The company is currently cooperating with Sweden’s Royal Institute of Technology (KTH) in the development of a pilot reactor process where hydrogen plasma acts as a quartz reductant to remove oxygen from the silicon dioxide.

“It also acts as a refining step because of the very high temperatures in the plasma section,” Green14 CEO, Adam Podgorski, told pv magazine, noting that green hydrogen represents an alternative to the use of coal and chlorine as the processing reactants in conventional solar silicon production.

Green14 used a plasma spray process that requires an output of 85 kW in a lab-scale setup with the aim of simulating bulk silicon production from quartz in the presence of hydrogen plasma as a reductant and refining mechanism.

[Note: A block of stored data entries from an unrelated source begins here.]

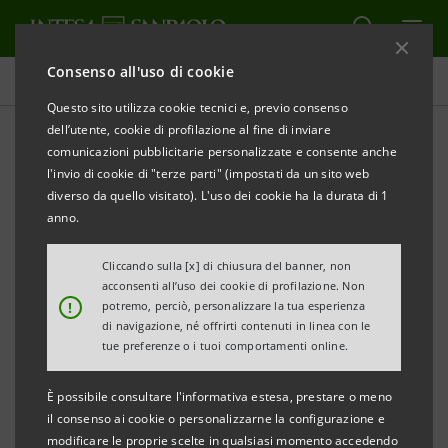
Consenso all'uso di cookie
Tutti i progetti
Questo sito utilizza cookie tecnici e, previo consenso
dell’utente, cookie di profilazione al fine di inviare
comunicazioni pubblicitarie personalizzate e consente anche
l'invio di cookie di "terze parti" (impostati da un sito web
SPORT
diverso da quello visitato). L'uso dei cookie ha la durata di 1
anno.
Scontri diretti: le sfide più
Cliccando sulla [x] di chiusura del banner, non
importanti delle Nitto ATP
acconsenti all’uso dei cookie di profilazione. Non
!
potremo, perciò, personalizzare la tua esperienza
Finals
di navigazione, né offrirti contenuti in linea con le
tue preferenze o i tuoi comportamenti online.
È possibile consultare l'informativa estesa, prestare o meno
il consenso ai cookie o personalizzarne la configurazione e
modificare le proprie scelte in qualsiasi momento accedendo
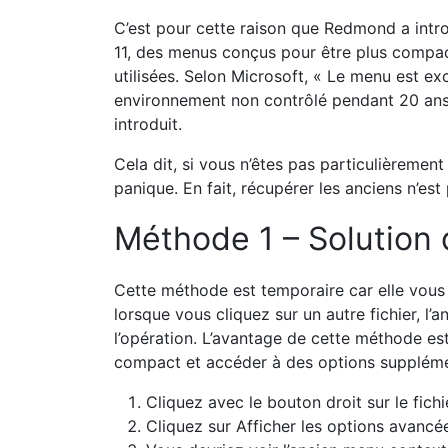
lorsque vous cliquez sur un autre fichier, l
l’opération. L’avantage de cette méthode e
compact et accéder à des options suppléme
Cliquez avec le bouton droit sur le fichi
Cliquez sur Afficher les options avancé
Vous devriez voir l’ancien menu context
Si vous préférez la version raccourci clavier
Appuyez sur Maj + F10.
Faites un clic droit sur le fichier, l’anc
Méthode 2 – Modificat
Si vous préférez que l’ancien menu context
faite pour vous. Pour ce faire, vous devez mo
pas familier avec ce processus ou si vous vou
faire. L’opération est en tout cas très simp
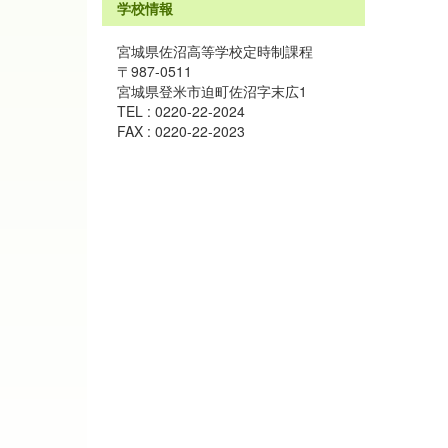
学校情報
宮城県佐沼高等学校定時制課程
〒987-0511
宮城県登米市迫町佐沼字末広1
TEL : 0220-22-2024
FAX : 0220-22-2023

The process collects silicon on plates in the plasma plume.

According to Podgorski, the process is able to deliver silicon at 5N to 6N purity levels (99.999% to 99.9999%). He said these results were validated by Norwegian research institute SINTEF and Czech plasma technology provider PlasmaSolve.

“Our pilot aims to repeat this 6N purity at scale and push it even further before integrating it into post-processing steps,” said Podgorski.  The hope for the pilot reactor is to achieve “high purities on timescales of seconds rather than the hours that it takes for Siemens polysilicon.”

The startup plans to build a 25-kilotonne plant in Northern Sweden, equating to an annual wafer capacity of 10 GW. “We have a letter of intent (LOI) in place from key customers and we are working on more,” said Podgorski, without providing further details.

When asked about green hydrogen sources, he said that Sweden has several large renewables-driven hydrogen electrolysis projects underway, such as H2 Green Steel.